---- INPUT DATA

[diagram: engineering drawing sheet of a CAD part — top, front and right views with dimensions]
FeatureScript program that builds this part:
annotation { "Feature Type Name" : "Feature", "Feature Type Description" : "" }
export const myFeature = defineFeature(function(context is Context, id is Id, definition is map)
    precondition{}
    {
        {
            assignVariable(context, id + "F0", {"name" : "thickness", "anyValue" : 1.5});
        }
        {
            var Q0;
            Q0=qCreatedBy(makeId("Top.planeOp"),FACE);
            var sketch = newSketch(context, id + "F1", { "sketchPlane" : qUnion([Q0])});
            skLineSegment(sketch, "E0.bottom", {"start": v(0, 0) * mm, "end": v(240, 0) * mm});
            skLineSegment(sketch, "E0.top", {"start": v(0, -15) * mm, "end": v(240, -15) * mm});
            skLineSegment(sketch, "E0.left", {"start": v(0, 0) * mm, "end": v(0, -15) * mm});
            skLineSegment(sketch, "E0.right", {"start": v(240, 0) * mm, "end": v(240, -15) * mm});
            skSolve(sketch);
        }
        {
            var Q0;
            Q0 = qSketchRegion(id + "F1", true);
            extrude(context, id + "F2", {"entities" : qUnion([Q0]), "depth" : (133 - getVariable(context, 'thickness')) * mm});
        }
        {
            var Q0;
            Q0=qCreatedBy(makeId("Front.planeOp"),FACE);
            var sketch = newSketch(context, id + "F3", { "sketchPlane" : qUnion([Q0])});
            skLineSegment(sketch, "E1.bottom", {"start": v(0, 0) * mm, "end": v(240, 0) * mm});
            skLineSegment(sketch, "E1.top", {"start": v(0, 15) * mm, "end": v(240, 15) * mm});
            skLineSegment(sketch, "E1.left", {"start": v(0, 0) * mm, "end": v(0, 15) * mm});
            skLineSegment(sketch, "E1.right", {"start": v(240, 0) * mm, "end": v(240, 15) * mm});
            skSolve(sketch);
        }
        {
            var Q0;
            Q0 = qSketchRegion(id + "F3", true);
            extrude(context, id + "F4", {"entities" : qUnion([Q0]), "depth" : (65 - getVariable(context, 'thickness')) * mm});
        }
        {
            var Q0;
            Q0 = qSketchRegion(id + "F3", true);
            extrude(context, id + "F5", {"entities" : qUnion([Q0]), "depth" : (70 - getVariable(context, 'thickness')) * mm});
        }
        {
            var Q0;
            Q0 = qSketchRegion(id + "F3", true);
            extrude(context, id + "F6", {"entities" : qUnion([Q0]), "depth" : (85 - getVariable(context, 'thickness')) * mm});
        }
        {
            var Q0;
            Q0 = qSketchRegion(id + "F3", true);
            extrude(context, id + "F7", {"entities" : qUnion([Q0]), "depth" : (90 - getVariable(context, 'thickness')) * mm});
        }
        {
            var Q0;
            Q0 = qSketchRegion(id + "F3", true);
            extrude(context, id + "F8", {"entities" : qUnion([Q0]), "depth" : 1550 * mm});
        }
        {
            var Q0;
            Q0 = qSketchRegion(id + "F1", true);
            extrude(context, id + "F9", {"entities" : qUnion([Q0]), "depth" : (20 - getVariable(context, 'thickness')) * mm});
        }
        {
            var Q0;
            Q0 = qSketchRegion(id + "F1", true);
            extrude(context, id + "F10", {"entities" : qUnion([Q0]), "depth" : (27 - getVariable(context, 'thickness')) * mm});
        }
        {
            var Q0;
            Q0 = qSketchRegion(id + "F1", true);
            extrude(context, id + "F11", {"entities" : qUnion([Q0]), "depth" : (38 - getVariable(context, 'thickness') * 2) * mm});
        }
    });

--------

How many lines in the data above contain the string "FACE"? Reply with the number alone.

■ **EXERCISE OUTPUT**
2